## WHAT IS REQUIRED
Retype every one of the lines below word for word, and leave the pictures out.

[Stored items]
-=-=-

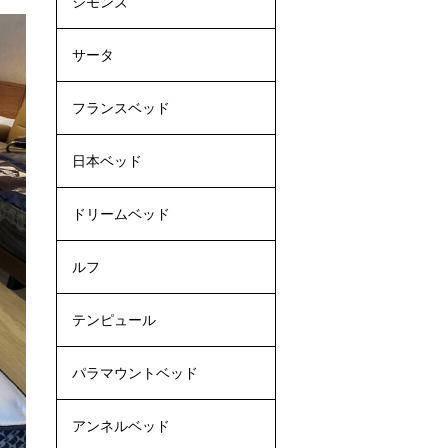
シモンズ
サータ
フランスベッド
日本ベッド
ドリームベッド
ルフ
テンピュール
パラマウントベッド
アンネルベッド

-=-=-

## ANSWER TO THIS TASK
シモンズ
サータ
フランスベッド
日本ベッド
ドリームベッド
ルフ
テンピュール
パラマウントベッド
アンネルベッド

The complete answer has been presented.